Council puts savings toward balancing budget

Diane McCarthy

Whakatāne District Council has found another $711,000 in savings for next financial year’s budget, which will be put toward paying off its $22.2 million operating deficit.

The council was divided three ways at Thursday’s strategy and policy committee at which it was updated on progress made on the Annual Plan 2026-2027 budget, since March 5.

Mayor Nandor Tanczos and deputy mayor Julie Jukes wanted the savings, which equated to 0.9 percent of the council’s annual rates revenue, placed in the contingency fund as recommended by staff.

This would add to the $560,000 – equivalent to 0.7 percent rates revenue – the committee decided to place into the contingency fund in March.

This would act as a buffer to manage expected inflationary costs due to the fuel crisis instigated by the war in Iran, with the understanding that at the end of the 2026-2027 financial year any unused contingency will be used to help reduce the council’s operating deficit.

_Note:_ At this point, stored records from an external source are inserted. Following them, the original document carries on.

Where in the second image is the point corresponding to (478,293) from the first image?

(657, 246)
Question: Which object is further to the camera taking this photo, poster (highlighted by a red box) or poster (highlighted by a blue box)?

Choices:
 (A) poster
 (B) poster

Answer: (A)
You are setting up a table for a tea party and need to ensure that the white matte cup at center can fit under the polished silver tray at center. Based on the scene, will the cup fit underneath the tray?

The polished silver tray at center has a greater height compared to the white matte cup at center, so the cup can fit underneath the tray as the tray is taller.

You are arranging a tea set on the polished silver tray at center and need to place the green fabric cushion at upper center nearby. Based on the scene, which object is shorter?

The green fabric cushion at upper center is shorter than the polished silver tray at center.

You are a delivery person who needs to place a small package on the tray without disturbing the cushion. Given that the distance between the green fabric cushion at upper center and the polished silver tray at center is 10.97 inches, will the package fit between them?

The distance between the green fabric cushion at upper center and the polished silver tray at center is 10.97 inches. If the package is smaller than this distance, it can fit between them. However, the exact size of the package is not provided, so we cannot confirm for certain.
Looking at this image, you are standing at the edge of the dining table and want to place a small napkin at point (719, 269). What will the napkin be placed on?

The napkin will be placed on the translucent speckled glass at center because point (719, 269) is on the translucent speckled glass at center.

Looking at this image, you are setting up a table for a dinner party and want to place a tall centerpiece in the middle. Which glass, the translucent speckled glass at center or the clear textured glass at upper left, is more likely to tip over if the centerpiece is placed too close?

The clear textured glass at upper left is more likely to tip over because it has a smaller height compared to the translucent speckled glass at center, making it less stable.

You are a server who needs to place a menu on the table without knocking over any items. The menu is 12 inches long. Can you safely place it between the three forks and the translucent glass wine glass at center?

Senior strategic policy analyst Elliot Fenton told elected members that the contingency fund was already under pressure due to the ongoing energy crisis.

“The pressure associated with those costs would continue even if the war were to end tomorrow, just because of the lag on prices, as well as ongoing anticipated increases in cost. We haven’t seen the bulk of these yet,” Fenton said.

“With these costs, that we know are going to hit us, I think it is prudent to have a contingency fund,” Jukes said.

She agreed the operating deficit needed to be reduced as quickly as possible.

“In particular, before rates capping hits us.”

Tanczos and Jukes were defeated in voting for this option.

They then voted with most of the councillors for what they considered was the second-best option – putting the money toward reducing council debt immediately.

“The sooner we can lower the operating deficit, it will have a longer-term benefit for the ratepayer,” councillor Lesley Immink said.

This passed with a majority, with only councillors Andrew Iles, Malcolm Whitaker and Gavin Dennis voting against the motion, seeking instead to put the savings toward reducing the upcoming average rates increase of 9.4 percent, to 8.5 percent.

“I think if there is any way this council can help alleviate some of the pain for our households we should,” Iles said.

Tanczos said although he had sympathy for the sentiment of councillors wanting to shave something off the rates increase, his concern was that it was “a bit of a slight of hand” for the community.

“We give them a dollar with one hand and take two out of their pocket with the other hand. The impact of instant rates relief now is going to be a bigger rates burden in the future.”

The savings were identified as a $500,000 reduction in solid waste operating costs after review by new waste manager, increased lease revenue from strategic property following rent reviews, and debt servicing savings due to timing of capital projects.

The report also said the council required two new staff positions to support the transition to an internal business unit for three waters, as required by the Government’s Local Water Done Well reform. These positions would be loan funded to have minimal effect on rates.

Despite this, the number of full-time equivalent staff required in the annual plan compared to those forecast in 2024’s long-term plan for this year has been reduced by just over 14 staff members.

Potential further reductions to targeted rates for kerbside recycling could be made through using a portion of the waste disposal levy funding received from the Ministry for the Environment for waste reduction activities.

Deliberations on this are scheduled for a meeting on June 11.

The report identified two projects that may require additional capital expenditure not currently in the budget.

These included a $750,000 Whakatāne Airport hangar development that will be presented to the council at an upcoming workshop, subject to an approved business case.

Funding would use $378,000 remaining in the 2025-2026 land development budget and require an additional $372,000 loan-funded provision.

The other was the Ōtuawhaki Wharf replacement for which a feasibility report was pending. A $900,000 provisional funding placeholder was recommended to recognise the potential capital requirement and enable planning.